# Chicago to Fort Worth on the Texas Eagle



## Shanghai (Oct 25, 2010)

*Trip Report: Chicago to Fort Worth; October 24, 2010*

After the 25 hour trip from New York to Chicago on the Lake Shore Limited yesterday and a good night sleep at the Palmer House Hotel, I was ready for the trip to Fort Worth aboard the Texas Eagle. I had breakfast with my nephew and his family, including my grandnephew who was five months of age.

I spent a few hours in the Metropolitan Lounge prior to departure. It was very crowded and several people were standing as all seats were taken. The announcement to board the Texas Eagle came promptly at 1:00pm and within five minutes we were walking to the train. There were two private cars on the rear of the train. They were St. James and Charter Club. The Charter Club was a dome car. Both had been restored and appeared to be in excellent condition. I did see some rich wood paneling in the St. James car through the window as I was passing by the car.

I was in room 20, car 2132, a crew car (transition dorm). The entire train was sold out – coach and sleepers. My car was filled with single riders in roomettes. Our SCA, Mike, came by and introduced himself and said he was working one of the coach cars in addition to our sleeper.

We departed Chicago on time and proceeded south towards St. Louis and all scheduled stops between. The man across the aisle from me had his laptop computer tuned to a radio station and was listening to the Bears-Redskins football game. The Bears were leading as we left but the Redskins won in the end.

I joined a couple traveling to St. Louis for dinner. I had fried chicken and it was very tasty. We proceeded into St. Louis as we did for the Gathering a few weeks ago. It is a most beautiful sight of the lights and the Gateway Arch then crossing over the Mississippi River.

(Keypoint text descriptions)
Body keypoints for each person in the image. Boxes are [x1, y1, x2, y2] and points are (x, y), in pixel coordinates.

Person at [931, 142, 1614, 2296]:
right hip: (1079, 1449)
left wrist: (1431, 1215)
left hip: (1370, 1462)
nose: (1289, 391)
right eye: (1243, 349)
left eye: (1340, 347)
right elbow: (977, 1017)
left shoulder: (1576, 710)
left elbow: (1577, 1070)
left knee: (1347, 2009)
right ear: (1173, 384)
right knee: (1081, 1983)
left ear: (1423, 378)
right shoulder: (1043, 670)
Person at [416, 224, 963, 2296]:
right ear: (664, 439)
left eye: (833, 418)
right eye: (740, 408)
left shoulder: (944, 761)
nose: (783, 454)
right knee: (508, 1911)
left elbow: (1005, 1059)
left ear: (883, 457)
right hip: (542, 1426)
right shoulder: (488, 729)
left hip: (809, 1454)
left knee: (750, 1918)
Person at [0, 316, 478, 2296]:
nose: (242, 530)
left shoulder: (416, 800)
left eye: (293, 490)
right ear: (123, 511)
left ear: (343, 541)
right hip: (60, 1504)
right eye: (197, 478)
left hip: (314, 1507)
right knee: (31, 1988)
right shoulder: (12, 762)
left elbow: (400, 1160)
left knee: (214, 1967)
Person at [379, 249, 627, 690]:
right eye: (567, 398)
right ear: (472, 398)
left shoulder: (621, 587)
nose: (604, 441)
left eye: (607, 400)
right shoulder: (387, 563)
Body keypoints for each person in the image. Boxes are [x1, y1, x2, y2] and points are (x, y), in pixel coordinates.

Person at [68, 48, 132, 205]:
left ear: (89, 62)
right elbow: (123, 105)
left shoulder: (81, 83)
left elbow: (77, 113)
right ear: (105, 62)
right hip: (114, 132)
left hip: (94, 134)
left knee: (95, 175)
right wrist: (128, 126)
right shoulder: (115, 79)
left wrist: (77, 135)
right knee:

▸ What is required
Can you output the portion of the Texas Eagle trip report starting at "## Shanghai (Oct" and ending at "months of age.", copied word for word?

▸ Finished exercise
## Shanghai (Oct 25, 2010)

*Trip Report: Chicago to Fort Worth; October 24, 2010*

After the 25 hour trip from New York to Chicago on the Lake Shore Limited yesterday and a good night sleep at the Palmer House Hotel, I was ready for the trip to Fort Worth aboard the Texas Eagle. I had breakfast with my nephew and his family, including my grandnephew who was five months of age.